* _QUESTIONS TO ANSWER_
1: Reproduce everything from "I decided that" down to "sight to behold." in the passage about the family's clutter basket, word for word.
2: Write what comes next in the passage about the family's clutter basket, picking up after its final sentence.

In a few hours, my family returned, and I told them the plan. They had one job to complete by the end of the day: find the little black basket, figure out which stuff was theirs, and then either put it the trash, or in an appropriate place. (Hint: Not back on the counter, couch, or floor!)

I decided that after those instructions, I was going to do my best to keep my mouth shut, and also not help with the task in any way. It wasn’t easy, let me tell you. As much as I hate nagging, it often feels second-nature, and as though nothing will get done around my house if I don’t direct it to myself.

But by some small miracle, the task ended up getting done — and without my help.

My kids suddenly knew where their stuff was, and having it in that dinky little basket rather than scattered around the house somehow made the whole thing more concrete for them.

At 4 PM, I walked into the kitchen, where all the various items were laid out on the floor and my husband and kids were dividing things into piles, deciding where everything went. I’m not gonna lie: It was a beautiful sight to behold.

We’ve had the basket system in place for nearly a month now, and it continues to amaze me how well it works. The other day, my son even asked me where the basket was and if it was ready for him. It’s still a bit of a novelty to him (let’s hope that lasts!).

* _DATA EXCERPTS_
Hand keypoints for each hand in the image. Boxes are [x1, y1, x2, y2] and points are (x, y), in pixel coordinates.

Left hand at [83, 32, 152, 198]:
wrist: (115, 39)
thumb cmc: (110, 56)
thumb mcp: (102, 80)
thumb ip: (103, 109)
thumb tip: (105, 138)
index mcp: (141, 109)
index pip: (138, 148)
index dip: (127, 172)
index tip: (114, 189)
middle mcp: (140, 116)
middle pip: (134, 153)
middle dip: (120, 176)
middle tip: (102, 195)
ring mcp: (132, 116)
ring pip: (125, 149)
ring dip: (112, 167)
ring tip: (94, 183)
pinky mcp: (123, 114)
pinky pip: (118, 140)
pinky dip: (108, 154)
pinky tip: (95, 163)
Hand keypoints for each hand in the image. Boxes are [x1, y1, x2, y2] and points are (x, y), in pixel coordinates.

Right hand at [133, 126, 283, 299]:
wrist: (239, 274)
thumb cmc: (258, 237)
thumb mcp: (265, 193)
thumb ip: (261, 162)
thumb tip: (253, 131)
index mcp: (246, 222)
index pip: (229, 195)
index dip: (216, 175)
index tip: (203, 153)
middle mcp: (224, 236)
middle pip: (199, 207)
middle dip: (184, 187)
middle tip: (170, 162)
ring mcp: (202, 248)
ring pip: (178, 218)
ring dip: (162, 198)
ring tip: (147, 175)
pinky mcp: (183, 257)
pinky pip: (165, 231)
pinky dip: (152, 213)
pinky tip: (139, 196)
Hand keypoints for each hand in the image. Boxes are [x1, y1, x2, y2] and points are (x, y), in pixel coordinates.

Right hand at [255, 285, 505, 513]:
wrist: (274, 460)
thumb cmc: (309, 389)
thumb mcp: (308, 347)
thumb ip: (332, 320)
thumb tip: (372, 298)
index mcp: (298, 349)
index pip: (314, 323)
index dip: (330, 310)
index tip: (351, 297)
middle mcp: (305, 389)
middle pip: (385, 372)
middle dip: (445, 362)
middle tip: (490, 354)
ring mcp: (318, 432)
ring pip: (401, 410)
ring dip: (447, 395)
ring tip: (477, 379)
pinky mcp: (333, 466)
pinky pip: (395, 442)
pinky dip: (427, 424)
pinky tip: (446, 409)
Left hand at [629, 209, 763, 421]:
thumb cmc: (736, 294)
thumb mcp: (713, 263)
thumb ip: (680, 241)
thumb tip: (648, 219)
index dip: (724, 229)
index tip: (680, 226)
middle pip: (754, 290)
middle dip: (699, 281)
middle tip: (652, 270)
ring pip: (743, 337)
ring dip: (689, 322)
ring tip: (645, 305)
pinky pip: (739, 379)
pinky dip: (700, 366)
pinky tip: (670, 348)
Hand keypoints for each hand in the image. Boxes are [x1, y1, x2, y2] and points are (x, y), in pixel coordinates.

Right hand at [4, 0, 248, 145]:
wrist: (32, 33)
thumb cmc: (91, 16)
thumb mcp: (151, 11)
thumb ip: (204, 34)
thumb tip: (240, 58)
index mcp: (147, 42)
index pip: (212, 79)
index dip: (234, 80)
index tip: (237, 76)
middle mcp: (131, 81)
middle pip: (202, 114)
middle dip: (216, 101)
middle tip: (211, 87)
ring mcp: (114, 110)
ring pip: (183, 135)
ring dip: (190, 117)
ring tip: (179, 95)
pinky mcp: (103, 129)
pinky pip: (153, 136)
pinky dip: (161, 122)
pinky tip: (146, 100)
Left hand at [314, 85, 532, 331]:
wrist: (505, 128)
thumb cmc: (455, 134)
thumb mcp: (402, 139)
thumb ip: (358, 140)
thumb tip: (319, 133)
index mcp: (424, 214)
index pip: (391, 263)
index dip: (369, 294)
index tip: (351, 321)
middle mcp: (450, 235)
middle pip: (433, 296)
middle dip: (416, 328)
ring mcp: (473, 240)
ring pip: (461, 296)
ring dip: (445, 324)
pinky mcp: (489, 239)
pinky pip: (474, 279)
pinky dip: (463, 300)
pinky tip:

* _ANSWERS FOR EACH ITEM_
1:
I decided that after those instructions, I was going to do my best to keep my mouth shut, and also not help with the task in any way. It wasn’t easy, let me tell you. As much as I hate nagging, it often feels second-nature, and as though nothing will get done around my house if I don’t direct it to myself.

But by some small miracle, the task ended up getting done — and without my help.

My kids suddenly knew where their stuff was, and having it in that dinky little basket rather than scattered around the house somehow made the whole thing more concrete for them.

At 4 PM, I walked into the kitchen, where all the various items were laid out on the floor and my husband and kids were dividing things into piles, deciding where everything went. I’m not gonna lie: It was a beautiful sight to behold.

2:
I know that the process still requires a bit of hand-holding from me because I’m the one that has to find their stuff and fill the basket with it. And some people might object to even that amount of work. But hey, it works for me. And since I’m the only one who seems to notice clutter around here in the first place, I might as well be the one to pick it up on throw it in there. It’s really the nagging and sorting and putting things away part that I want to avoid.

Obviously, some families will need a bigger basket, or more than one. There was a week when I had more stuff than could fit in the basket, so I ended up throwing it all into a plastic bag on the steps. It wasn’t ideal, but we made it work. I’m also thinking of getting separate baskets for each family member, but who knows — that might end up being too much sorting effort on my part.

We’ll see how long this “Magic Basket” keeps its potency, but for now, it is definitely working wonders for me and my family. Really, anything to get my family’s junk out of my field of vision without my having to nag the heck out of anyone in the interim is a HUGE success in my book, and I will take what I can get.